So you’ve you created an awesome responsive design for your website or web app, which looks great on any device, from mobiles to tablets to desktops and perhaps even TV’s. You’ve used an appropriate viewport meta tags to make sure the design fits on the screen of any device, and everything works great.
<meta name='viewport' content='width=device-width, initial-scale=1.0' >
That’s until the mobile/tablet user taps an input field. The keyboard comes up, the page zooms in, the content gets cuts off… Well. We don’t want that.
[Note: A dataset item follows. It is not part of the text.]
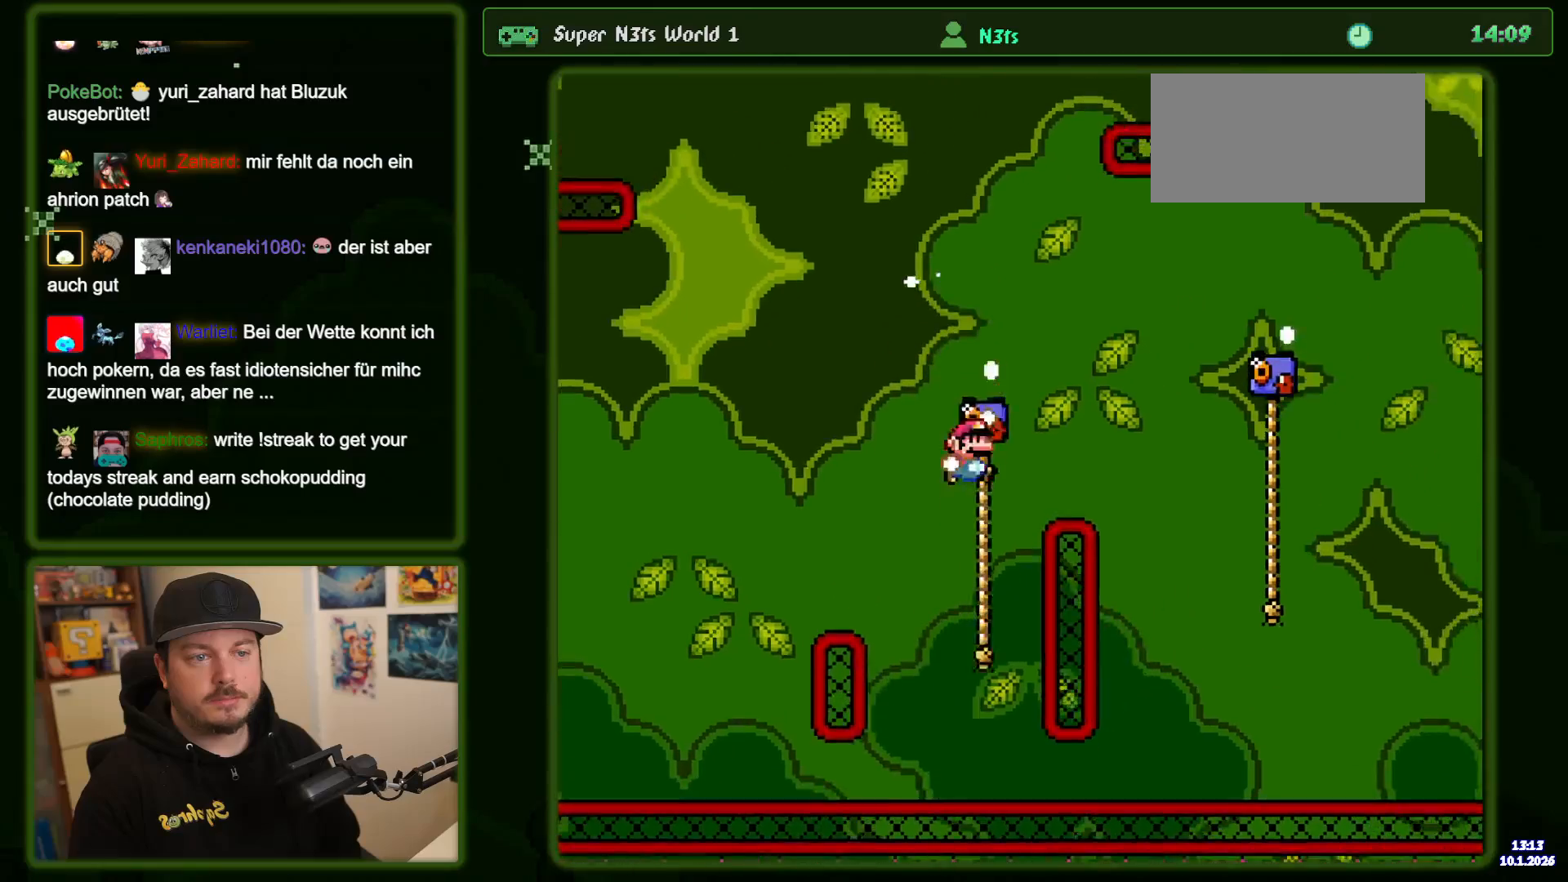
{"buttons": ["B", "Y", "DPAD_RIGHT"], "events": [[134, "B", "up"], [184, "B", "down"]]}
The user can now accidentally pan around, and need to know how to un-zoom to get back to seeing the whole page at once. Of course, this mechanism is well intended, to make sure users can see what the’re typing on non responsive web sites, where the input fields would be extremely tiny. However, if you have designed things properly, it shouldn’t be needed on your site.
The kind of bad fix
The easiest way to prevent the zoom from happening is to disallow zoom all together for mobile devices, by specifying user-scalable=0 in the viewport meta tag, like so:
<meta name='viewport' content='width=device-width, initial-scale=1.0, user-scalable=0' >
However, there could be reasons why the user would want to zoom in, such as seeing the details on an image, so I would not recommend this approach. (Although I did read recently that some latest version of Chrome now does this automatically, for web apps I think? I’ll add a link when I find it again).
The proper solution to prevent zoom in
As I mentioned before, the (mobile) browser zooms in order to make input text larger so the user can read it. If you set your text to be large enough to begin with, the browser never needs to do so! In my tests, the magic limit seems to be 16px. Setting the font-size to this for all your input fields should stop the zoom in from happening.
input {
font-size: 16px;
}
Be aware though that this solution might need some tweaking and testing to work in every case. While 16px never let me down for any iOS device (iPods, iPhones, Ipads), it did still produce a zoom-in when using a Google Web Font on the Nexus 7 (android) device. I bumped the font-size up slightly more in this case, and the zoom-in disappeared.
Two last quick points: This example is oversimplified. Don’t use px to set font-sizes, use em, rem, or another more responsive typography sizing solution. Also, be aware that the default font-size in input fields in desktop browsers is closer to 13px, so if you apply this font-size bump globally, your input text size might increase quite a lot on desktops. This might not be a bad thing.
That’s all, that’s how I prevent zoom-in’s on input fields in my designs! If you have a question or perhaps even a better technique, please let me know!